> _Records provided_:
# # #
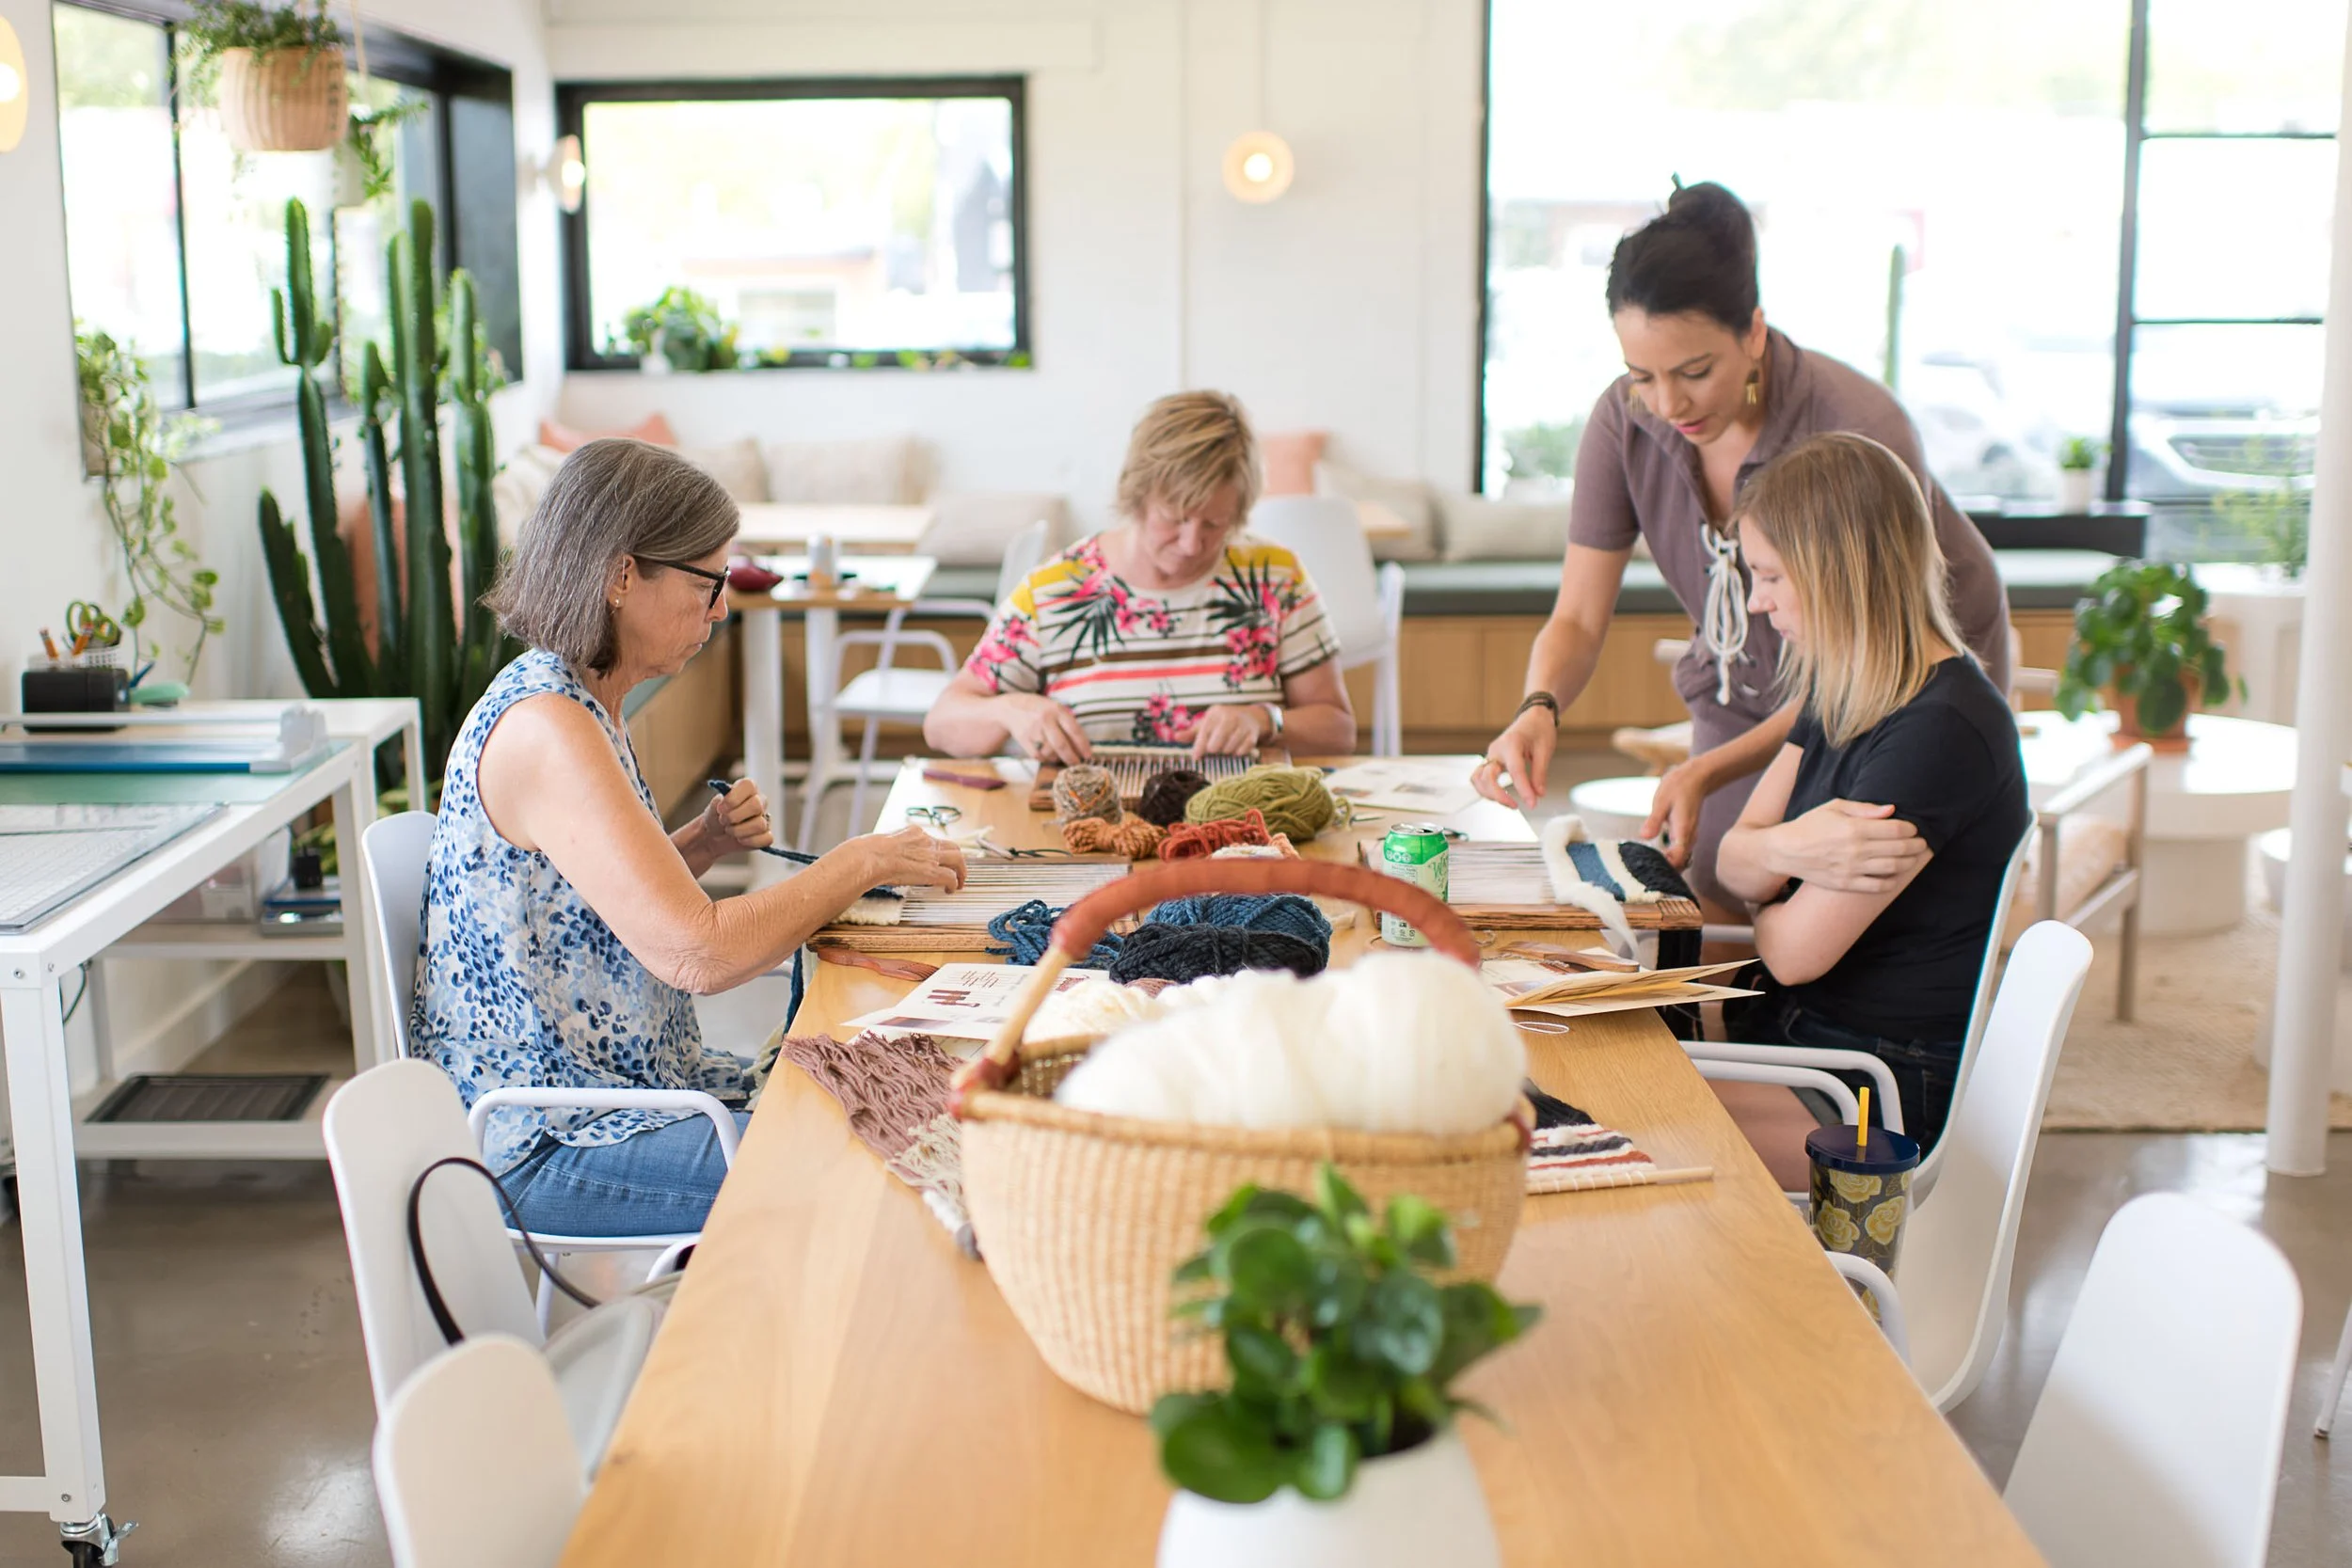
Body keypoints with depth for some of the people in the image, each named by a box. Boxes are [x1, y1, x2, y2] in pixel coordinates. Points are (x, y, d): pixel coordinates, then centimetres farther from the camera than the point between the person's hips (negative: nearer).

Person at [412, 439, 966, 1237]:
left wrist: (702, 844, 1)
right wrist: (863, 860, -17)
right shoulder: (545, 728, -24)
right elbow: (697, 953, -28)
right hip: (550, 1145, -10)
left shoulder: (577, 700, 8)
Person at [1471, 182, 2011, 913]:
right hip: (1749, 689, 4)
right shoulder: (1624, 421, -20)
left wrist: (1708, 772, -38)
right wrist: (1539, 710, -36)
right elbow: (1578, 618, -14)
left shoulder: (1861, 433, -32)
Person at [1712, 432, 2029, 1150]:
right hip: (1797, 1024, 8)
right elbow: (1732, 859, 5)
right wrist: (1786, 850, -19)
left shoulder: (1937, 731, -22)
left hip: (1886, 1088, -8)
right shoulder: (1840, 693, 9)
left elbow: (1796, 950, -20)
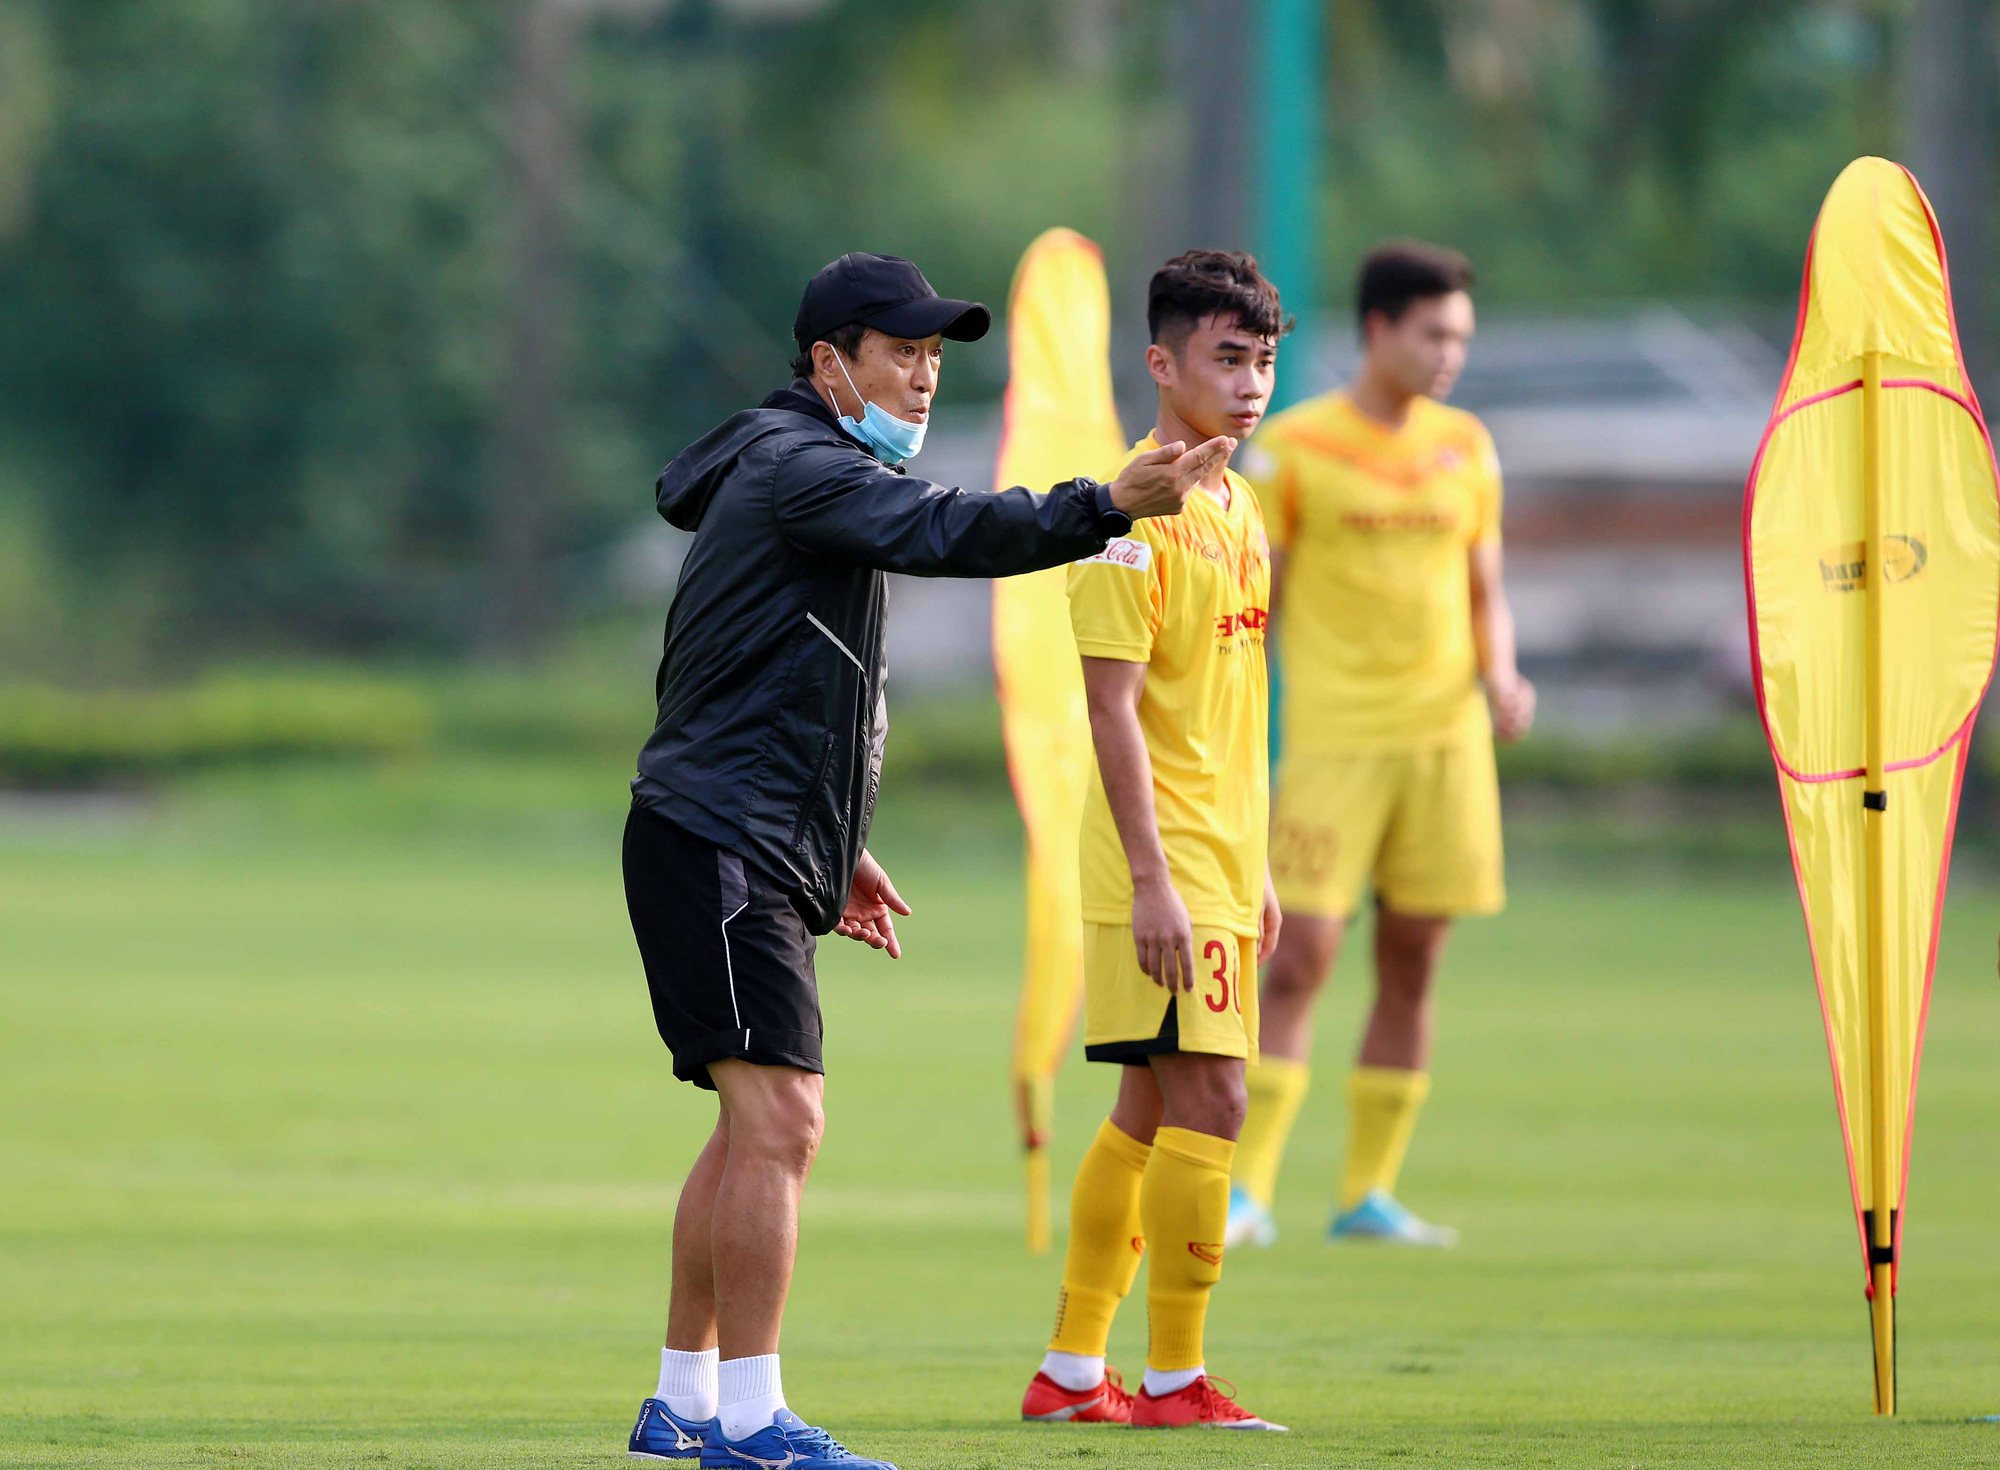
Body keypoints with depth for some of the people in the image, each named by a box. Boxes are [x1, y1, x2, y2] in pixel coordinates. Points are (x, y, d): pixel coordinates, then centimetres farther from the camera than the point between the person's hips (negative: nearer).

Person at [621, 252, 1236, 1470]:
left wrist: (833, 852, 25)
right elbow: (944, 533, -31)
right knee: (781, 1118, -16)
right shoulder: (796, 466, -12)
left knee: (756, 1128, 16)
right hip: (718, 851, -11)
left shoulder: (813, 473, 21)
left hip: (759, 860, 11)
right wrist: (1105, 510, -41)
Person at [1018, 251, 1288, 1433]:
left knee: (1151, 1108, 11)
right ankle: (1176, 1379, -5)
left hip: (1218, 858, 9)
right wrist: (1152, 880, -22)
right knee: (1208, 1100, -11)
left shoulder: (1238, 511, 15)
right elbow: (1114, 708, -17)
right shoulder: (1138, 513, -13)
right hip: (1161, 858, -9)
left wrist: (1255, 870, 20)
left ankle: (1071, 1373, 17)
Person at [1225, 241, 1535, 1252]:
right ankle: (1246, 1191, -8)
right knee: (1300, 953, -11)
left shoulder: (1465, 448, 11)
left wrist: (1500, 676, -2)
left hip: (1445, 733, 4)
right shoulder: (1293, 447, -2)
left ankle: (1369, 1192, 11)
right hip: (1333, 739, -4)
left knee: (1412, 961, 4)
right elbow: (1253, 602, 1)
# # #
> _Problem to solve_: Rewrite all of the rows above, changing every "wrist" to "carpus" and leaving everything else as it is. Leave the pictures out of your answer.

> _Expected answer_:
Body keypoints with depth for some of the people in the image, each named by a box. Boxes are [x1, y1, x2, y2] in pixel coordinates. Points are (x, y, d): pixel coordinates, then centimetres farther from the camera than the point between the person's hips (negative: nearer).

Person at [412, 439, 966, 1237]:
left carpus: (702, 844, 1)
right carpus: (863, 860, -17)
right shoulder: (545, 728, -24)
right elbow: (697, 953, -28)
right hip: (550, 1145, -10)
left shoulder: (577, 700, 8)
Person at [1471, 182, 2011, 913]:
right hip: (1749, 689, 4)
right shoulder: (1624, 421, -20)
left carpus: (1708, 772, -38)
right carpus: (1539, 710, -36)
right elbow: (1578, 618, -14)
left shoulder: (1861, 433, -32)
Person at [1712, 432, 2029, 1150]:
right hip: (1797, 1024, 8)
right elbow: (1732, 859, 5)
right carpus: (1786, 850, -19)
left shoulder: (1937, 731, -22)
left hip: (1886, 1088, -8)
right shoulder: (1840, 693, 9)
left elbow: (1796, 950, -20)
Body keypoints with depth for some of the people in the image, each named by a box. Boxes are [x1, y1, x2, y2] in pixel coordinates. Points are (x, y, d): pixel coordinates, then centimetres farther from the camera than the point between the person's hips (negative: nearer).

Person at [621, 252, 1236, 1470]:
left carpus: (833, 852, 25)
right elbow: (944, 533, -31)
right knee: (781, 1118, -16)
right shoulder: (796, 466, -12)
left knee: (756, 1128, 16)
right hip: (718, 851, -11)
left shoulder: (813, 473, 21)
left hip: (759, 860, 11)
right carpus: (1105, 510, -41)
Person at [1018, 251, 1288, 1433]:
left knee: (1151, 1108, 11)
right ankle: (1176, 1379, -5)
left hip: (1218, 858, 9)
right carpus: (1152, 880, -22)
right knee: (1208, 1100, -11)
left shoulder: (1238, 511, 15)
right elbow: (1114, 708, -17)
right shoulder: (1138, 513, -13)
right hip: (1161, 858, -9)
left carpus: (1255, 870, 20)
left ankle: (1071, 1373, 17)
Person at [1225, 241, 1535, 1252]:
right ankle: (1246, 1191, -8)
right knee: (1300, 953, -11)
left shoulder: (1465, 448, 11)
left carpus: (1500, 676, -2)
left hip: (1445, 733, 4)
right shoulder: (1293, 447, -2)
left ankle: (1369, 1192, 11)
right hip: (1333, 739, -4)
left knee: (1412, 961, 4)
right elbow: (1253, 602, 1)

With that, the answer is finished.